University of Antelope Valley
- Former names: Antelope Valley Medical College (1997–2009)
- Type: Private for-profit university
- Active: 1997–2024
- President: Tracy West
- Students: 1,146
- Undergraduates: 853
- Location: Lancaster, California, United States 34°41′01″N 118°08′07″W﻿ / ﻿34.6835°N 118.1353°W
- Colors: Blue & Red
- Nickname: Pioneers
- Sporting affiliations: NAIA – Cal Pac
- Website: www.uav.edu

= University of Antelope Valley =

For-profit university in Lancaster, California, U.S.

The University of Antelope Valley (UAV) was a private, for-profit university in Lancaster, California. It offered master's, bachelor's, and associate degrees as well as certificate programs and continuing education courses. The university was accredited by the WASC Senior College and University Commission, but it was placed on accreditation probation in 2023 for failing to meet several of the accreditor's standards following the university's 2022 purchase by Genius Group Limited, a Singaporean technology company.

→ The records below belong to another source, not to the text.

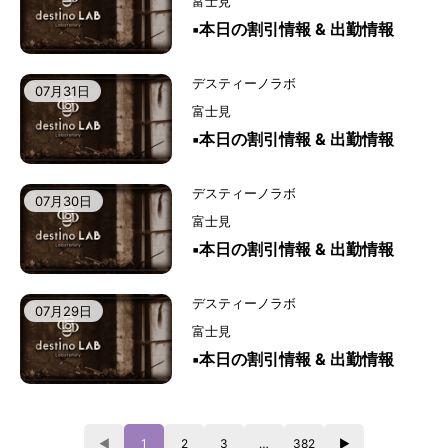
富士見
▪️本日の割引情報 & 出勤情報
デスティーノラボ
07月31日
富士見
▪️本日の割引情報 & 出勤情報
デスティーノラボ
07月30日
富士見
▪️本日の割引情報 & 出勤情報
デスティーノラボ
07月29日
富士見
▪️本日の割引情報 & 出勤情報
◀
1
2
3
…
382
▶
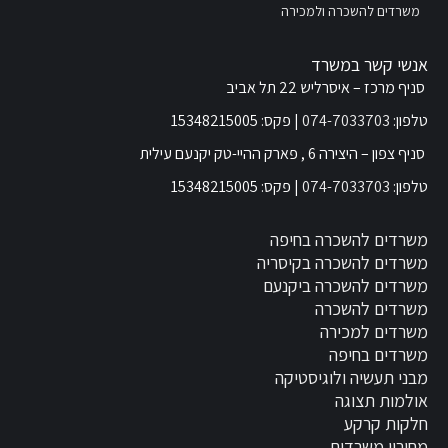
משרדים להשכרה ולמכירה
אנשי קשר במשרד
סניף מרכז – איסרליש 22 תל אביב
טלפון:
074-7033703
| פקס: 15348215005
סניף צפון – היצירה 6 , פארק ההיי-טק יקנעם עילית
טלפון:
074-7033703
| פקס: 15348215005
משרדים להשכרה בחיפה
משרדים להשכרה בקיסריה
משרדים להשכרה ביקנעם
משרדים להשכרה
משרדים למכירה
משרדים בחיפה
מבני תעשיה ולוגיסטיקה
אולמות תצוגה
חלקות קרקע
מחירון משרדים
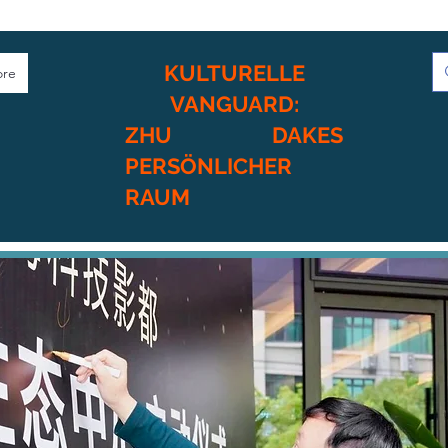
KULTURELLE
re
VANGUARD:
ZHU DAKES
PERSÖNLICHER
RAUM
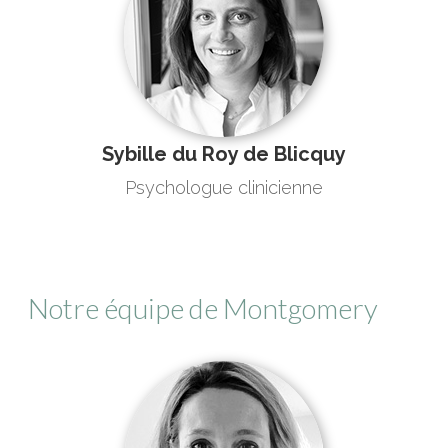
Sybille du Roy de Blicquy
Psychologue clinicienne
Notre équipe de Montgomery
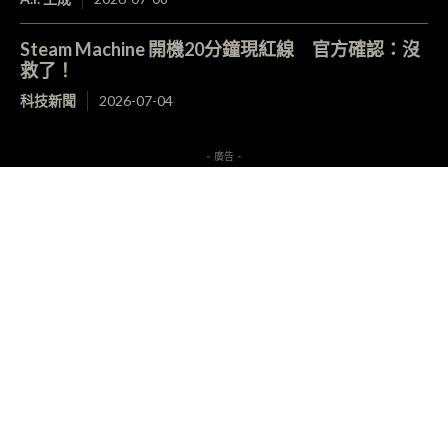
Steam Machine 開機20分鐘現紅線 官方確認：沒
救了！
科技新聞
2026-07-04
- 廣告 -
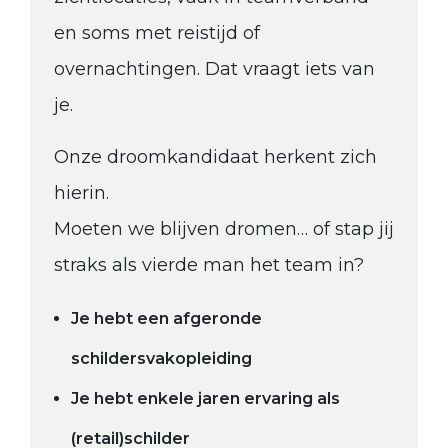
en soms met reistijd of
overnachtingen. Dat vraagt iets van
je.
Onze droomkandidaat herkent zich
hierin.
Moeten we blijven dromen… of stap jij
straks als vierde man het team in?
Je hebt een afgeronde
schildersvakopleiding
Je hebt enkele jaren ervaring als
(retail)schilder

On February 29, 2024, the California Bureau for Private Postsecondary Education ordered the university to cease all operations by March 8, 2024 due to its "severe financial position" at which point it closed permanently.

==History==
The school was founded as Antelope Valley Medical College in 1997 by retired Los Angeles City firefighter / paramedic Marco Johnson and his wife Sandra as a school teaching community CPR, first aid, EMT and other medical training. In 2009 the school was accredited by the Accrediting Council for Independent Colleges and Schools and began granting associate's, bachelor's, and master's degrees and became the University of Antelope Valley. In 2016 the University of Antelope Valley received its regional accreditation from the Western Association of Schools and Colleges (WASC).

In 2022, the university was purchased by Genius Group Limited, a Singaporean technology group with plans to help the university grow. Those plans did not pan out and in 2023 the WASC Senior College and University Commission placed the university on probation for failing to meet several of it standards related to "leadership, financial strength, enrollment, student success and communication".

At about the same time, the university's president stepped down and an entirely new board of trustees took over management of the college. The institution began to pay employees primarily with stock options and faced eviction from several of its academic and residential buildings. The university eventually left its campus facilities on February 25, 2024 and switched to an online-only learning model. It also announced the immediate cancellation of its athletic programs, leaving its basketball teams trying to raise funds to attend national tournaments.

On February 29, 2024, the California Bureau for Private Postsecondary Education ordered the university to cease all operations by Friday, March 8, 2024 due to its "severe financial position" at which point the university closed.

==Academics==
UAV offered five associate degrees, eight bachelor's degree programs, and three master's degree programs. A variety of certificate programs were also available. UAV was accredited by the Western Association of Schools and Colleges (WSCUC) and Commission on Accreditation of Allied Health Education Programs (CAAHEP). It was also approved by California's Bureau for Private Postsecondary Education (BPPE). At the time of its closure, UAV's Paramedic Program was only 1 of 4 programs approved in Los Angeles County.

==Athletics==
The Antelope Valley athletic teams were called the Pioneers. The university was a member of the National Association of Intercollegiate Athletics (NAIA), primarily competing in the California Pacific Conference (Cal Pac) from the 2015–16 academic year until its closure during the 2023–24 season. The Pioneers previously competed as an NAIA Independent within the Association of Independent Institutions from 2004–05 when the school began intercollegiate athletics.

Antelope Valley competed in 11 intercollegiate varsity sports: Men's sports include baseball, basketball, cross country, distance track and soccer; while women's sports include basketball, cross country, distance track, soccer, softball and volleyball.

Although all athletic programs were suspended after the university was forced to shut down, the Pioneers men's and women's basketball teams were permitted to participate in the 2024 NAIA basketball championship tournaments after the team raised $40,000 on GoFundMe to continue operations until the tournament ended.